The procession — organized by Iraq’s Popular Mobilization Forces, an umbrella group of Iranian-supported paramilitary groups — began in Baghdad’s heavily fortified Green Zone and continued to the Shiite holy cities of Karbala and Najaf, according to Reuters.
Abu Mahdi al-Muhandis, a militia leader, and other Iraqi fighters will be buried in Najaf, while Soleimani will be buried in his hometown of Kerman in southeast Iran.
In a sign of the gravity of the repercussions of Soleimani’s death, Iraqi Prime Minister Adil Abd al-Mahdi attended the procession.
The U.S. strike against Soleimani and al-Muhandis this week sent shockwaves through the region, raising the prospects for retaliation from Iran and an extended conflict between Washington and Tehran that may not be confined to the borders of Iraq or even the Middle East.

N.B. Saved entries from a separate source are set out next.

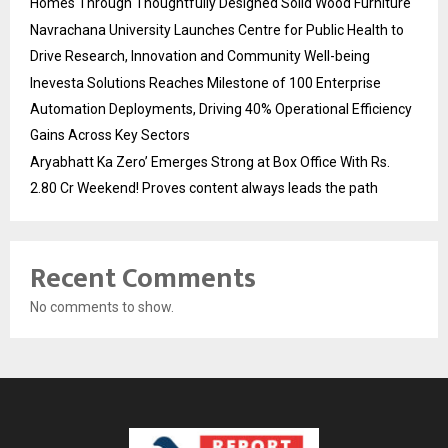
Homes Through Thoughtfully Designed Solid Wood Furniture
Navrachana University Launches Centre for Public Health to
Drive Research, Innovation and Community Well-being
Inevesta Solutions Reaches Milestone of 100 Enterprise
Automation Deployments, Driving 40% Operational Efficiency
Gains Across Key Sectors
Aryabhatt Ka Zero’ Emerges Strong at Box Office With Rs.
2.80 Cr Weekend! Proves content always leads the path
Recent Comments
No comments to show.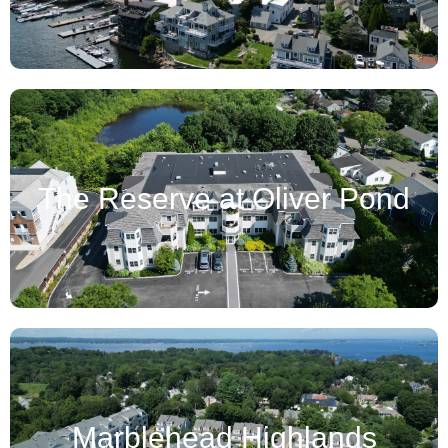
The Reserve at Oliver Pond
Marblehead Highlands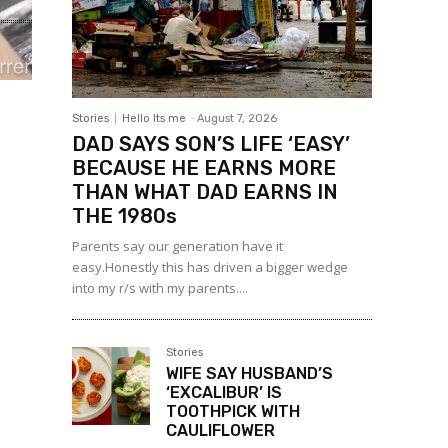
Stories
Hello Its me
-
August 7, 2026
DAD SAYS SON’S LIFE ‘EASY’
BECAUSE HE EARNS MORE
THAN WHAT DAD EARNS IN
THE 1980s
Parents say our generation have it
easy.Honestly this has driven a bigger wedge
into my r/s with my parents....
Stories
WIFE SAY HUSBAND’S
‘EXCALIBUR’ IS
TOOTHPICK WITH
CAULIFLOWER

The Trump administration defended the strike against Soleimani, who directed Iran’s proxies across the world, including many in Iraq who fought U.S. troops, saying he had American blood on his hands and was planning another imminent attack.
Iranian Supreme Leader Ayatollah Ali Khamenei responded to the U.S. attack by vowing “harsh retaliation.”
The U.S. Embassy in Iraq urged Americans to leave the country following the killing, and Britain warned its citizens to avoid all travel to Iraq and avoid all but essential travel to Iran.